YOUR ASSIGNMENT:
Isolate every line in the records below with "size" in it.

EXERCISE DATA:
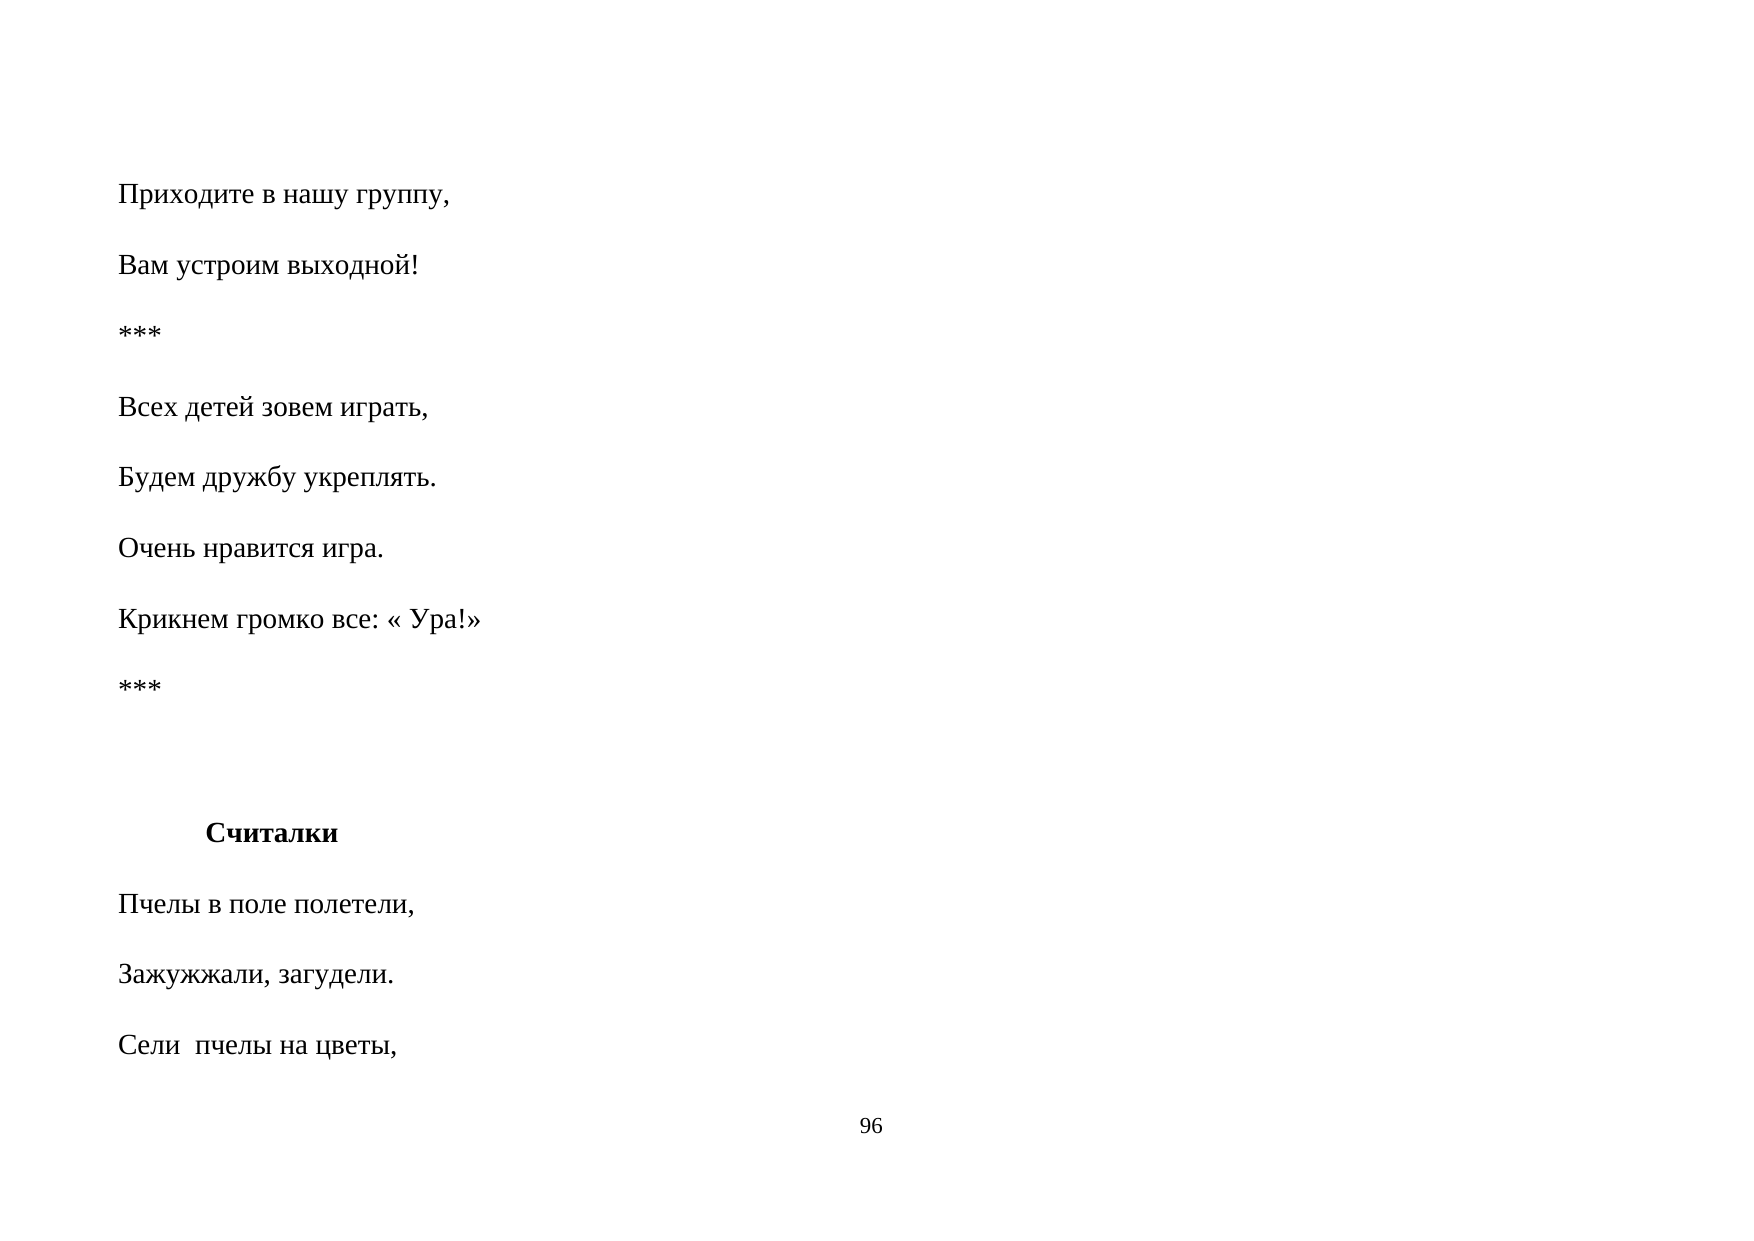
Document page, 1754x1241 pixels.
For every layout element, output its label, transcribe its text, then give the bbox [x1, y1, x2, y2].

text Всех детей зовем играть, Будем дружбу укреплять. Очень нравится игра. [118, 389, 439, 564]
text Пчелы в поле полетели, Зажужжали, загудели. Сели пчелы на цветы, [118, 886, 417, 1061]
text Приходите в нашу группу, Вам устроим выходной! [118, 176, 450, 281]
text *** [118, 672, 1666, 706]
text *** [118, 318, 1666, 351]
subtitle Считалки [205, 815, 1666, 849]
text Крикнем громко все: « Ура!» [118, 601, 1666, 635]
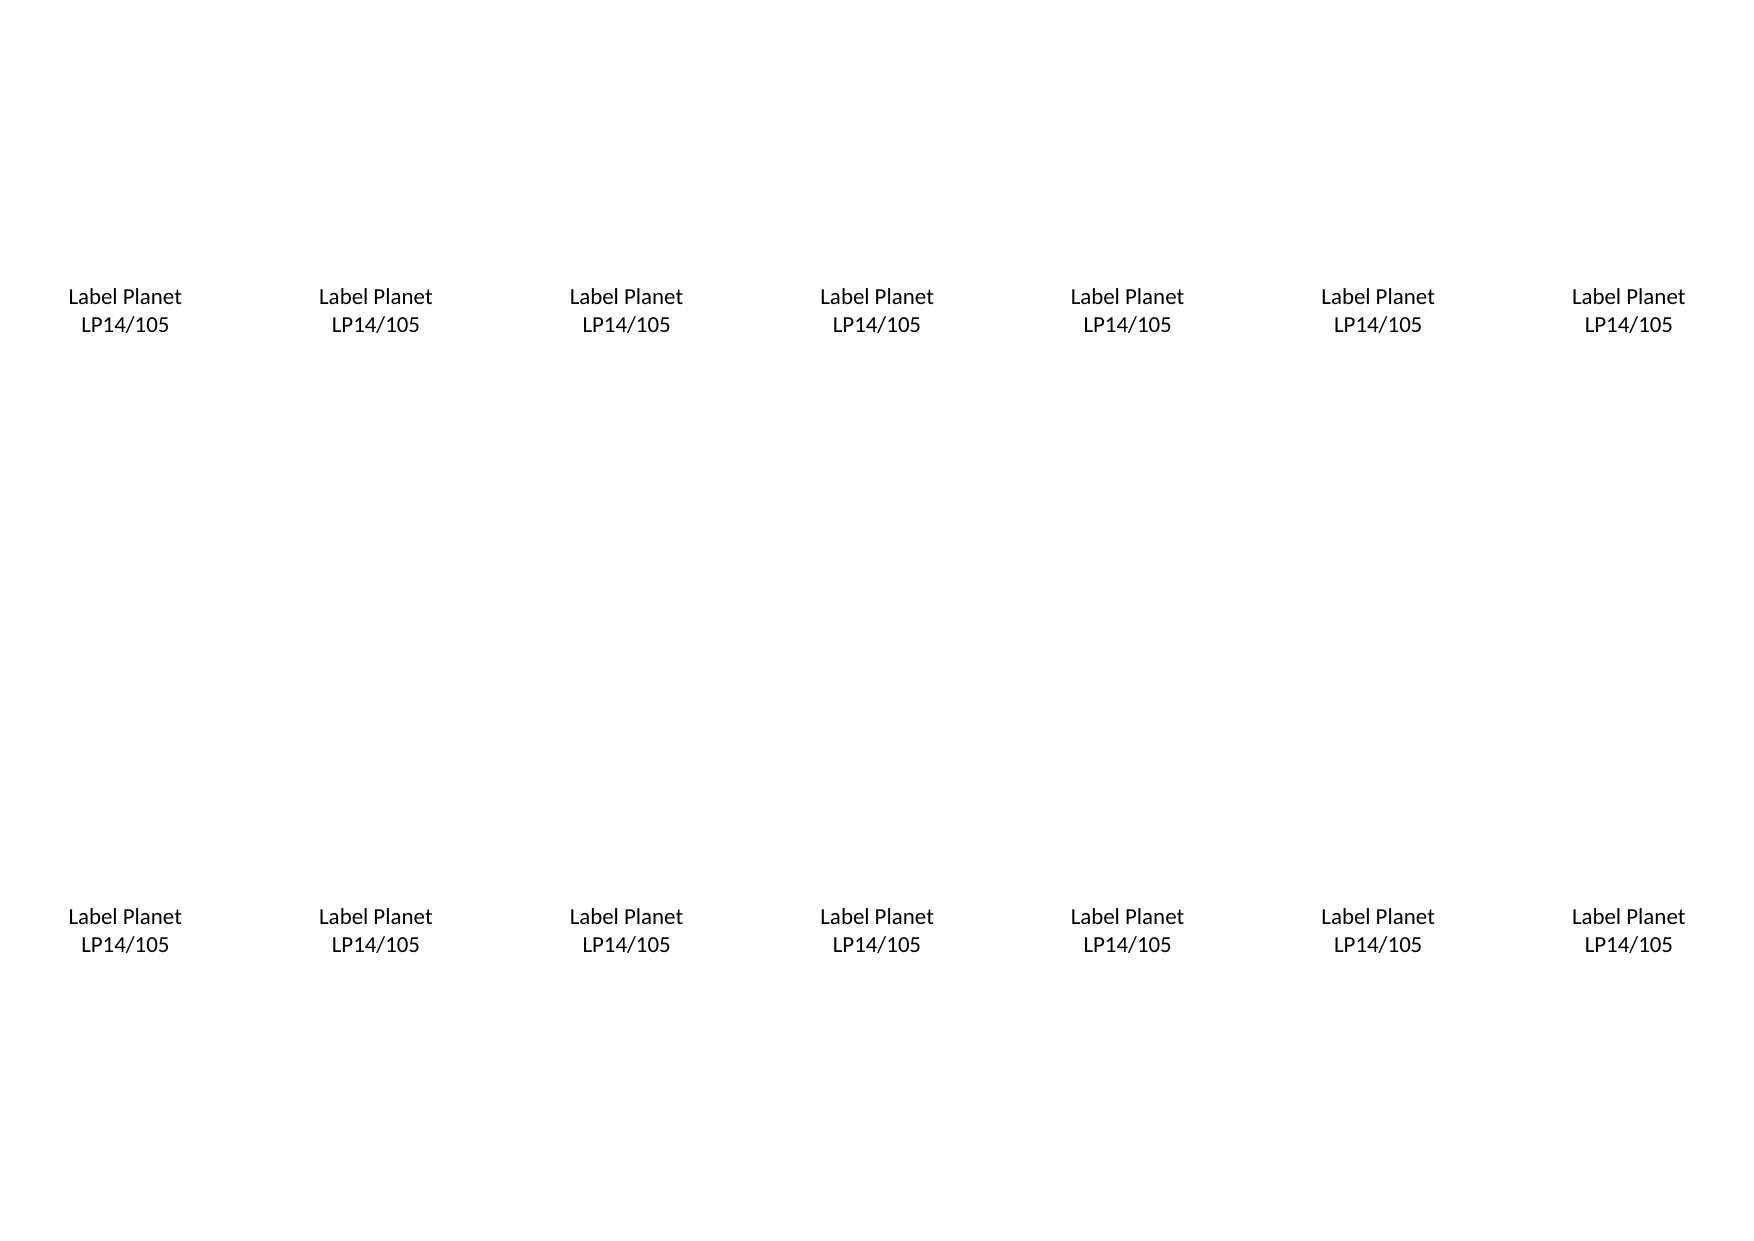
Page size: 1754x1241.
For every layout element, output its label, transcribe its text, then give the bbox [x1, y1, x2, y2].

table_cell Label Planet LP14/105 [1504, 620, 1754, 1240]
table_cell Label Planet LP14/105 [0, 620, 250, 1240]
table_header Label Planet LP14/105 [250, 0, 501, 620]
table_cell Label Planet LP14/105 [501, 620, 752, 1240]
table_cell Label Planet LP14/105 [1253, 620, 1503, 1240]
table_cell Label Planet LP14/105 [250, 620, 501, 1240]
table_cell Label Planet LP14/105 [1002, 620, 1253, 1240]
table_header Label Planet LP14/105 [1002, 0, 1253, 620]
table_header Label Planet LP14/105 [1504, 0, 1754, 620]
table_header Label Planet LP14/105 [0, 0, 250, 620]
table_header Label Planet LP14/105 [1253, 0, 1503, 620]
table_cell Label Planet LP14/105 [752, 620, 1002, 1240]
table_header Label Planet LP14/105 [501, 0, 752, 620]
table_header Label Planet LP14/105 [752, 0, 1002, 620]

--

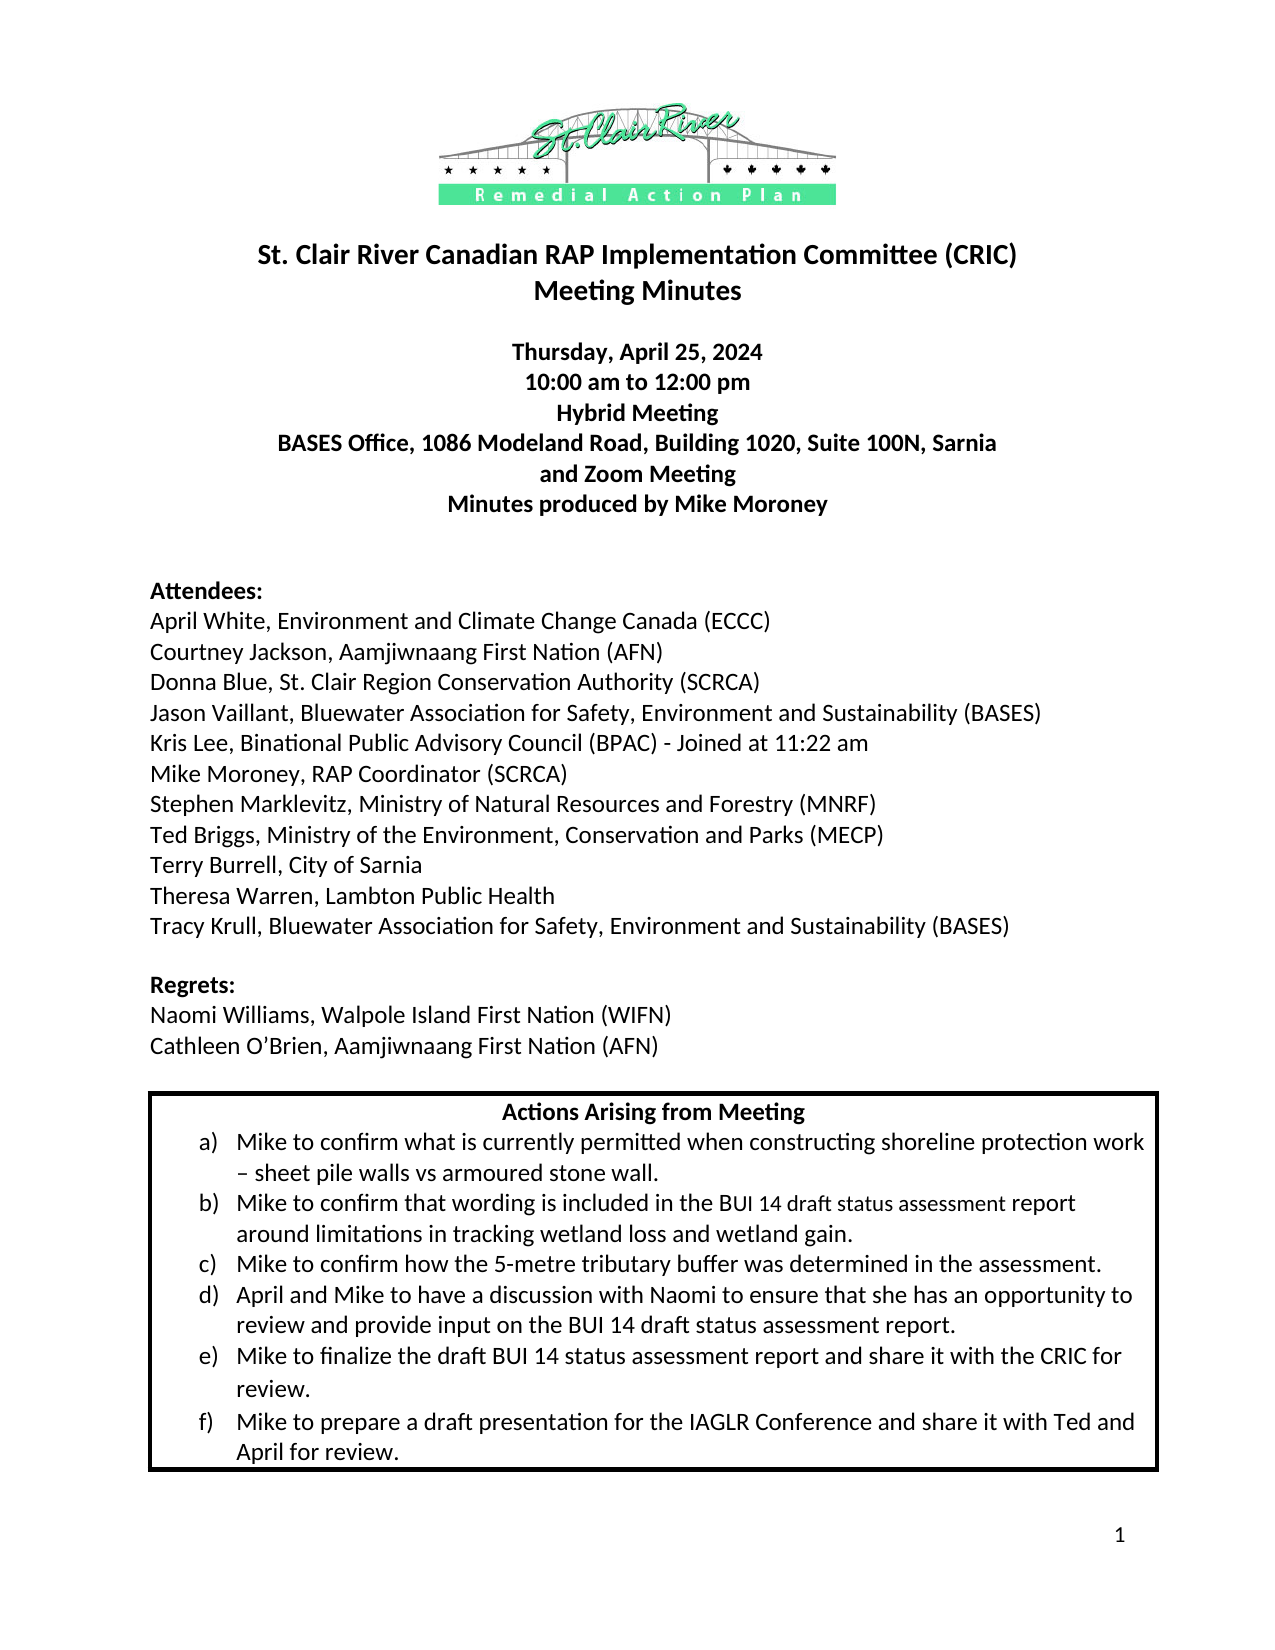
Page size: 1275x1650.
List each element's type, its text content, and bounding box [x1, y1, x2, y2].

RESPONSE TO THE EXERCISE:
Page size: 1754x1241.
Page size: 1275x1650.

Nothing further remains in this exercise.